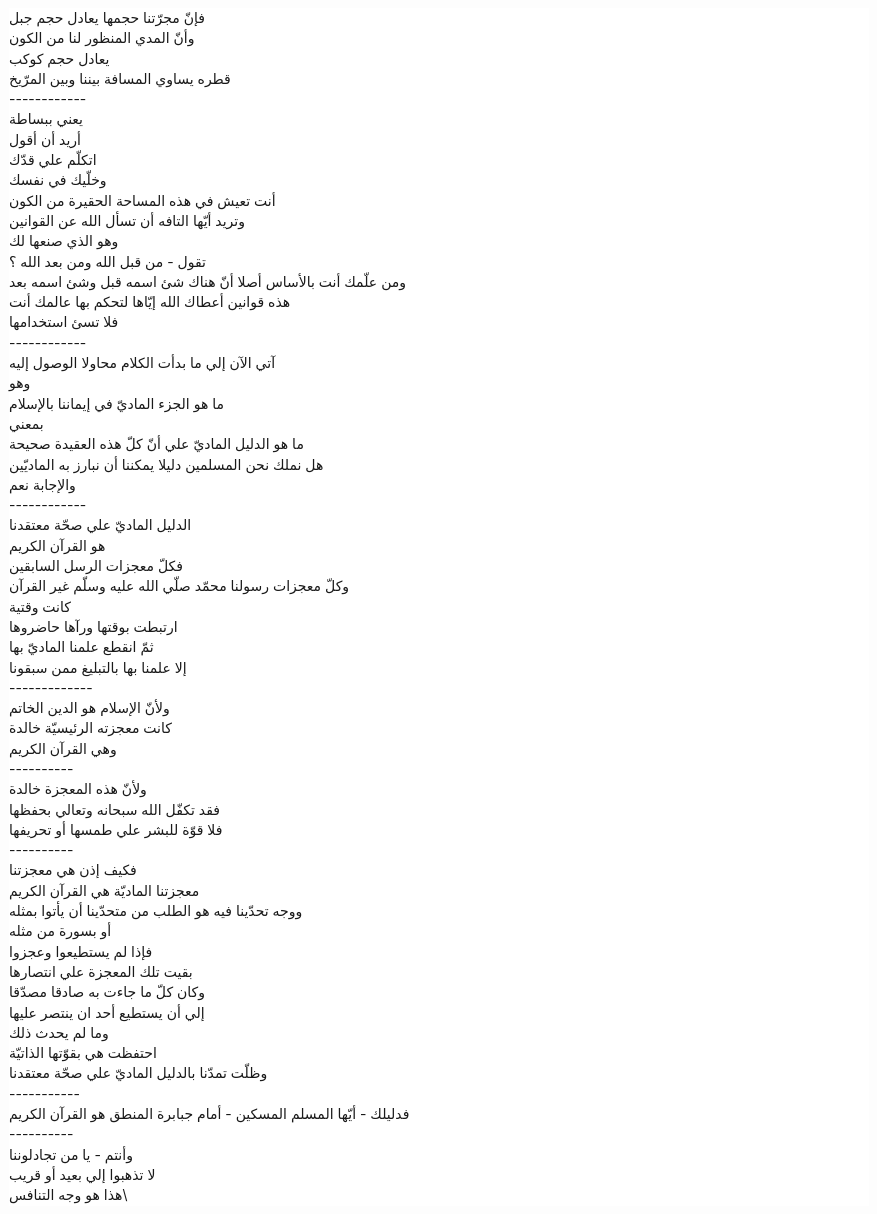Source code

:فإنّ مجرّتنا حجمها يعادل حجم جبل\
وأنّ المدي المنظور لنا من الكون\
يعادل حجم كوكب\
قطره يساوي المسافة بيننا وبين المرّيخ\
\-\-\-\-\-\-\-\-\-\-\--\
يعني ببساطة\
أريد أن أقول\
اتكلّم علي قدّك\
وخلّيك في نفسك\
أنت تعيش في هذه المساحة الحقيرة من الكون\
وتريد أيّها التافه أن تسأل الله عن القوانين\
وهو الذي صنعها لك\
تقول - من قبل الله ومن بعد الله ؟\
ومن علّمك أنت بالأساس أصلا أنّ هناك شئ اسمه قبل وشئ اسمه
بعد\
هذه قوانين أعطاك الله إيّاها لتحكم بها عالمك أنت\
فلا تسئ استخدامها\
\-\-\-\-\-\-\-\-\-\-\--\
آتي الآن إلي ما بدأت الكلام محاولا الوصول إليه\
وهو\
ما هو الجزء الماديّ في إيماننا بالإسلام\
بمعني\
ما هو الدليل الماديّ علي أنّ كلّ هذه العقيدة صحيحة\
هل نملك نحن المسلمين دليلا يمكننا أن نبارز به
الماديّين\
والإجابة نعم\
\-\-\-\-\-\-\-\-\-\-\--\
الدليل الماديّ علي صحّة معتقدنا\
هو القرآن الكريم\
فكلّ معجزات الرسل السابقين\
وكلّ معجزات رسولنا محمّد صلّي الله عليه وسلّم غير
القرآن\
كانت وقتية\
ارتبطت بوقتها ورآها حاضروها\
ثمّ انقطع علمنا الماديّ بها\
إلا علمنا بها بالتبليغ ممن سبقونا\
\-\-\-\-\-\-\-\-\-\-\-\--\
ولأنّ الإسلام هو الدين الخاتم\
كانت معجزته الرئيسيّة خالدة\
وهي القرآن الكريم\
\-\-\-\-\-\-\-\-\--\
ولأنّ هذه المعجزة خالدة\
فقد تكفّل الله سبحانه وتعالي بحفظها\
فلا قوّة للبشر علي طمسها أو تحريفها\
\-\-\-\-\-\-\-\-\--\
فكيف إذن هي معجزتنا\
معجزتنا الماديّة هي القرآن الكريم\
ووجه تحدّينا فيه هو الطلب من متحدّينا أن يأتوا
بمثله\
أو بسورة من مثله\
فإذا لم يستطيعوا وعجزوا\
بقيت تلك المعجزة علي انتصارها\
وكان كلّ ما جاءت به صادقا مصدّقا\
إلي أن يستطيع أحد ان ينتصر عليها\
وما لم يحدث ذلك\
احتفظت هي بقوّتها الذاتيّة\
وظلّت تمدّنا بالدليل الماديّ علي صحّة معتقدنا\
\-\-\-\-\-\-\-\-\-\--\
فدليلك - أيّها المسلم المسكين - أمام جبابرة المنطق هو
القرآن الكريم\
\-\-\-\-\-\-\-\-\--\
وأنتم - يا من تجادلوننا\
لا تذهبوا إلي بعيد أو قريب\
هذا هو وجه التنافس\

============

__To-do item__
Word for word, retype all of the data above, but include no pictures.

__Solution__
Source code

:فإنّ مجرّتنا حجمها يعادل حجم جبل\
وأنّ المدي المنظور لنا من الكون\
يعادل حجم كوكب\
قطره يساوي المسافة بيننا وبين المرّيخ\
\-\-\-\-\-\-\-\-\-\-\--\
يعني ببساطة\
أريد أن أقول\
اتكلّم علي قدّك\
وخلّيك في نفسك\
أنت تعيش في هذه المساحة الحقيرة من الكون\
وتريد أيّها التافه أن تسأل الله عن القوانين\
وهو الذي صنعها لك\
تقول - من قبل الله ومن بعد الله ؟\
ومن علّمك أنت بالأساس أصلا أنّ هناك شئ اسمه قبل وشئ اسمه
بعد\
هذه قوانين أعطاك الله إيّاها لتحكم بها عالمك أنت\
فلا تسئ استخدامها\
\-\-\-\-\-\-\-\-\-\-\--\
آتي الآن إلي ما بدأت الكلام محاولا الوصول إليه\
وهو\
ما هو الجزء الماديّ في إيماننا بالإسلام\
بمعني\
ما هو الدليل الماديّ علي أنّ كلّ هذه العقيدة صحيحة\
هل نملك نحن المسلمين دليلا يمكننا أن نبارز به
الماديّين\
والإجابة نعم\
\-\-\-\-\-\-\-\-\-\-\--\
الدليل الماديّ علي صحّة معتقدنا\
هو القرآن الكريم\
فكلّ معجزات الرسل السابقين\
وكلّ معجزات رسولنا محمّد صلّي الله عليه وسلّم غير
القرآن\
كانت وقتية\
ارتبطت بوقتها ورآها حاضروها\
ثمّ انقطع علمنا الماديّ بها\
إلا علمنا بها بالتبليغ ممن سبقونا\
\-\-\-\-\-\-\-\-\-\-\-\--\
ولأنّ الإسلام هو الدين الخاتم\
كانت معجزته الرئيسيّة خالدة\
وهي القرآن الكريم\
\-\-\-\-\-\-\-\-\--\
ولأنّ هذه المعجزة خالدة\
فقد تكفّل الله سبحانه وتعالي بحفظها\
فلا قوّة للبشر علي طمسها أو تحريفها\
\-\-\-\-\-\-\-\-\--\
فكيف إذن هي معجزتنا\
معجزتنا الماديّة هي القرآن الكريم\
ووجه تحدّينا فيه هو الطلب من متحدّينا أن يأتوا
بمثله\
أو بسورة من مثله\
فإذا لم يستطيعوا وعجزوا\
بقيت تلك المعجزة علي انتصارها\
وكان كلّ ما جاءت به صادقا مصدّقا\
إلي أن يستطيع أحد ان ينتصر عليها\
وما لم يحدث ذلك\
احتفظت هي بقوّتها الذاتيّة\
وظلّت تمدّنا بالدليل الماديّ علي صحّة معتقدنا\
\-\-\-\-\-\-\-\-\-\--\
فدليلك - أيّها المسلم المسكين - أمام جبابرة المنطق هو
القرآن الكريم\
\-\-\-\-\-\-\-\-\--\
وأنتم - يا من تجادلوننا\
لا تذهبوا إلي بعيد أو قريب\
هذا هو وجه التنافس\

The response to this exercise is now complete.